The current crisis in the Labor party has exposed some profound fault lines on the left, with considerable evidence of mounting anti-Semitism inside the party. The far right was the most radical in its enthusiasm to solve the “Jewish Question” through the Holocaust, but the notion that there is such a question has been shared by some on the left, too. There has always been, on the left, a view of the world which projects all the problems of society (at the national or international level) onto Jews. It’s a view which not only fails to grasp the threat posed by anti-Semitism but condones and colludes with it. It’s a view that others (sadly) on the left need to challenge.

The current crisis in the Labor party has exposed some profound fault lines on the left. Despite considerable evidence of mounting anti-Semitism inside the party, which finally provoked a major protest, some have responded with unabashed hostility.
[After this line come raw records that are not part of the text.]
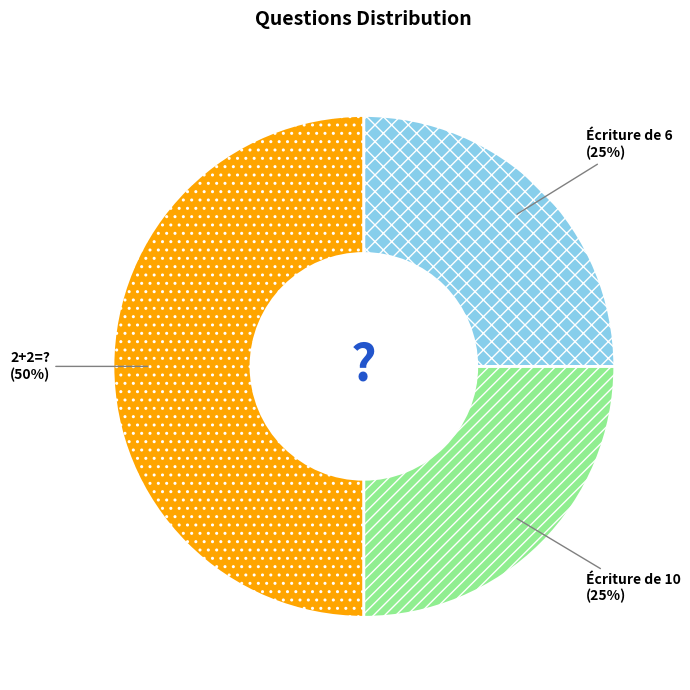

To the nearest percent, what is the average slice percentage?

33%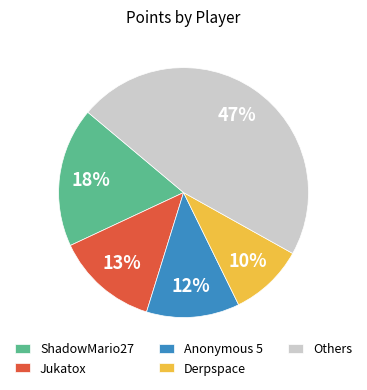

Count the number of slices in the pie.

5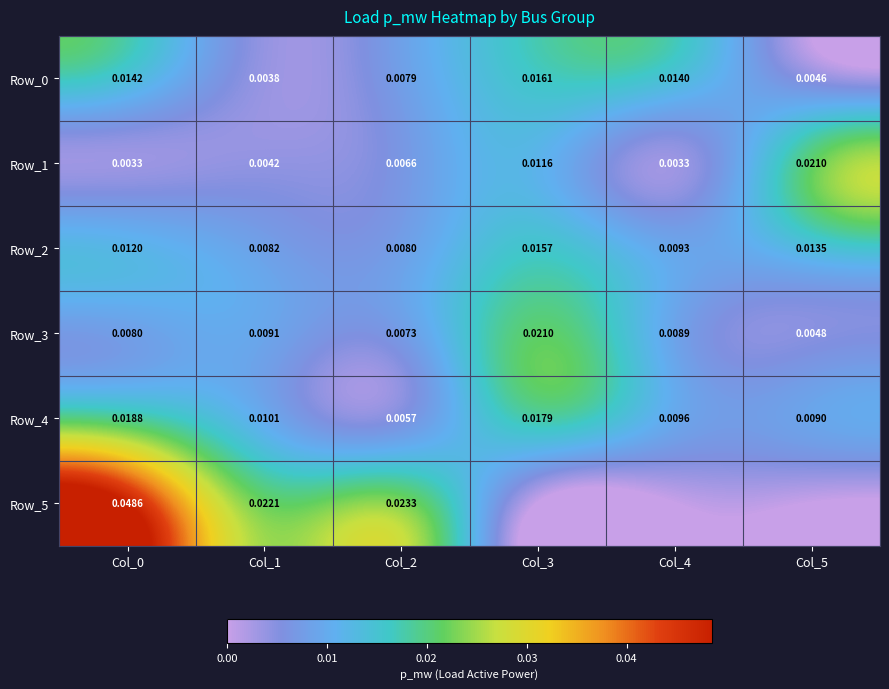

How many categories are shown in the chart?

6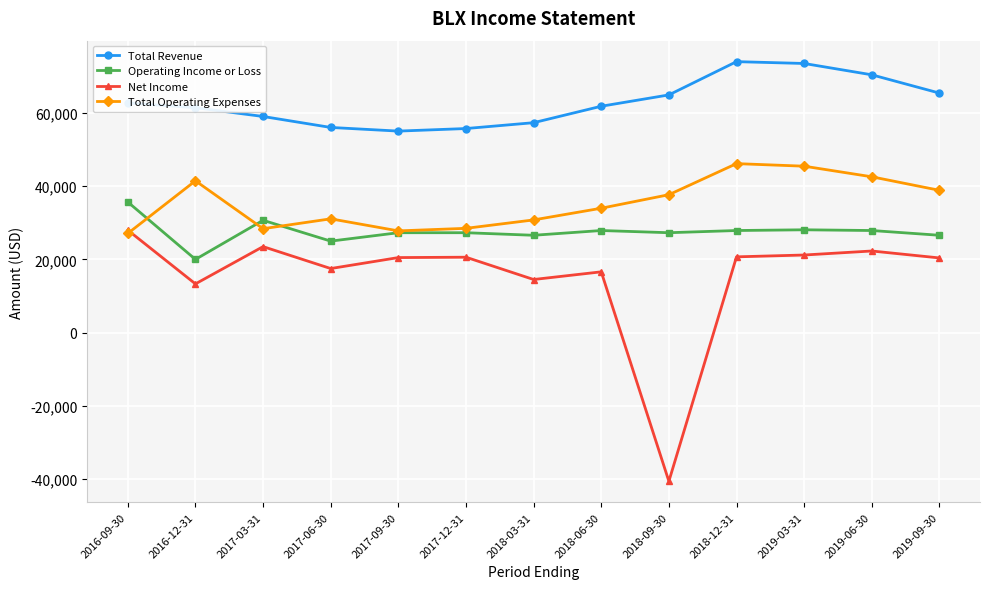

What is the sum of the Net Income values at 2017-03-31 and 2018-09-30?

-17200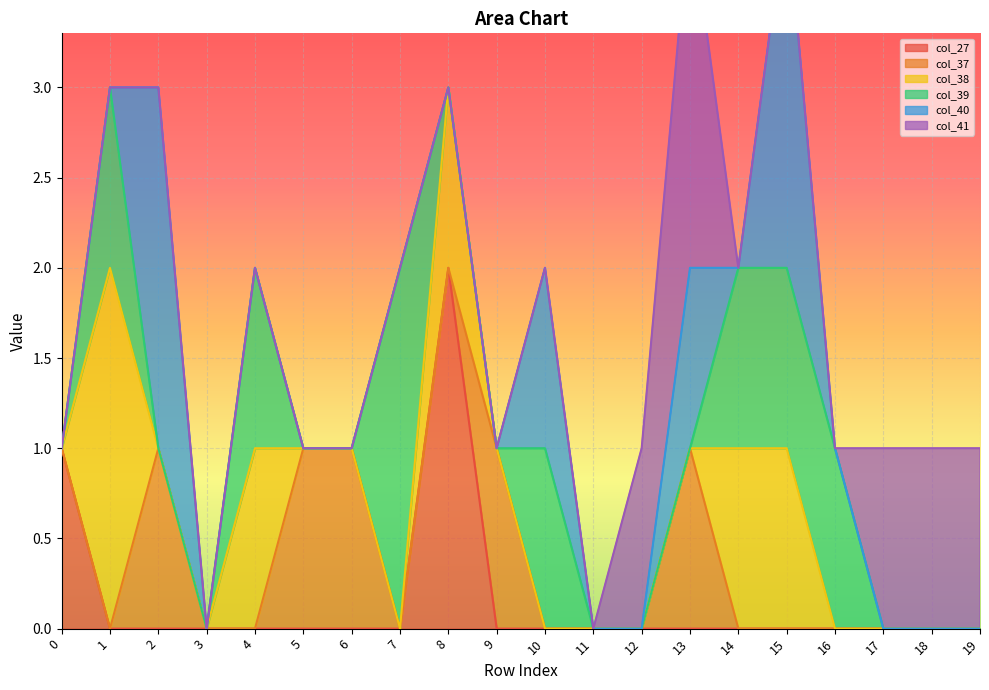

True or false: col_38 and col_41 intersect in this chart.

True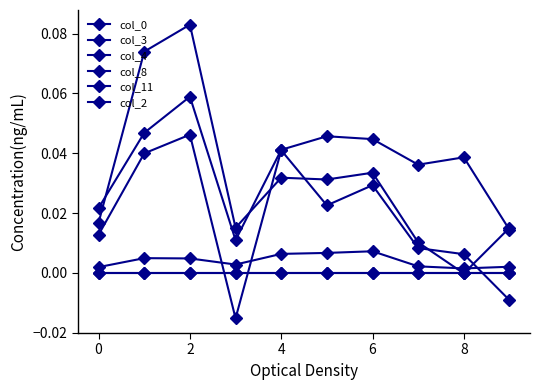

Does the chart have visible grid lines?

No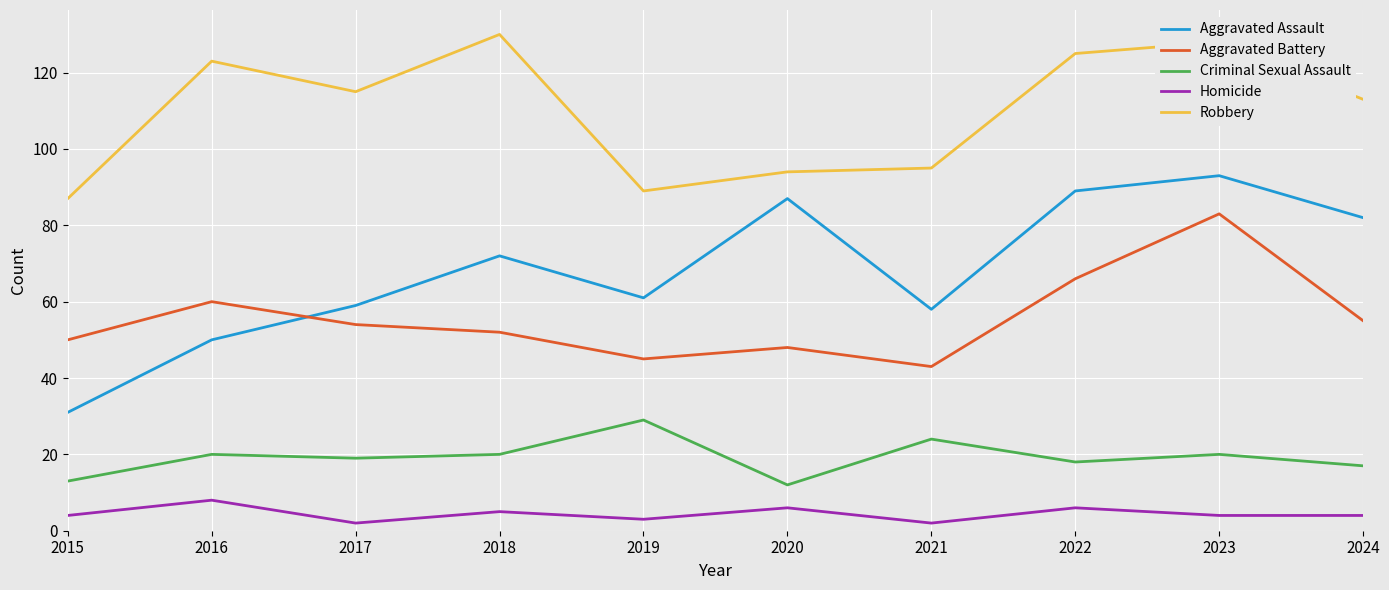

Is the value of Aggravated Battery at 2017 greater than the value of Criminal Sexual Assault at 2018?

Yes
Rather than taking the side of the overwhelming majority of Jews, and taking their obvious hurt and dismay seriously, some have charged them with dishonesty. They say they are exaggerating or inventing anti-Semitism where it does not or scarcely exists. They accuse them of manipulation and of conspiring against the leader of the party when he has every opportunity of rescuing the country from the disasters visited upon it by the Conservative government.
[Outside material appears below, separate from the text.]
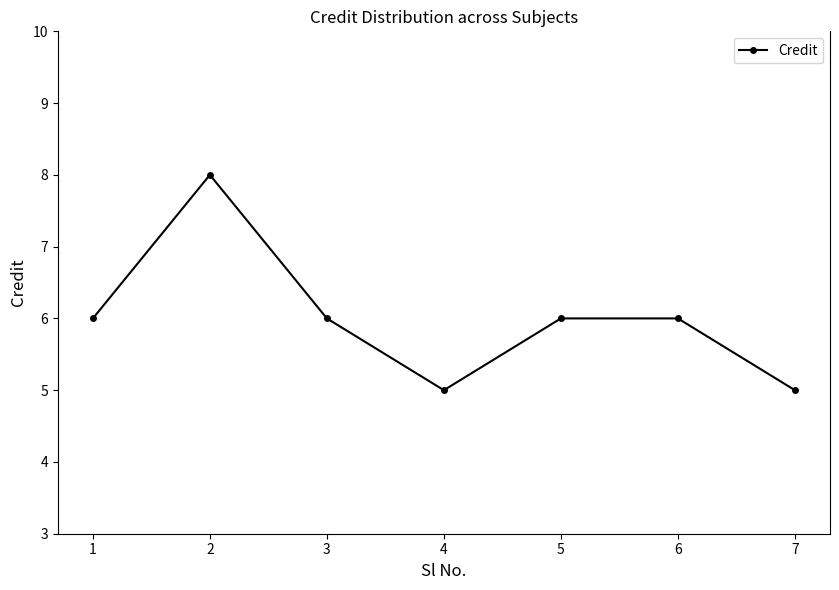

Approximately how many times larger is the value at 5 compared to 6?

1.0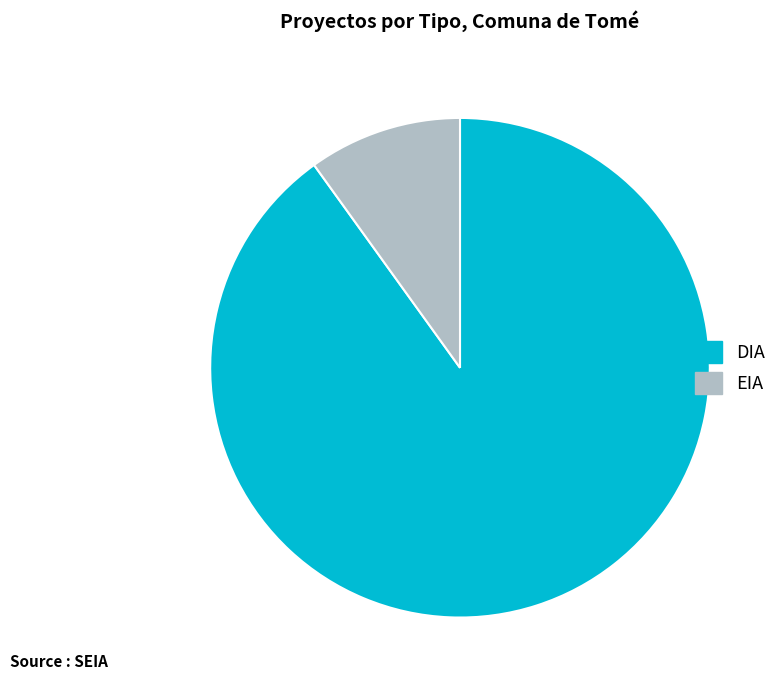

Rank the categories by value from highest to lowest.

DIA, EIA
Beyond this, some have sought to explain away anti-Semitism as a consequence of the supposedly bad behavior of Jews, in the form of the conduct and even the existence of the state of Israel, and the supposedly uncritical support given to it by Jews in Britain.

Leaving aside the obvious fact that many Jews in the UK are by no means uncritical of many of the policies of the Israeli government, the central problem with these responses is that they partake of some classic anti-Semitic tropes.

The idea that Jews are not to be trusted when they say they have been attacked, the charge that they engage in special pleading and that they plot and scheme together for malign purposes, have long formed staples of anti-Semitic discourse. Historically, they have been central to the idea that there is a “Jewish Question” which somehow must solved – either by Jews behaving better (ideally by ceasing to be Jews) or (if they will not do so) by getting rid of them.

The “Jewish Question”
The far right was the most radical in its enthusiasm to solve the “Jewish Question” through the Holocaust but the notion that there is such a question has been shared by some on the left, too. It was first formulated in the modern world in the Enlightenment.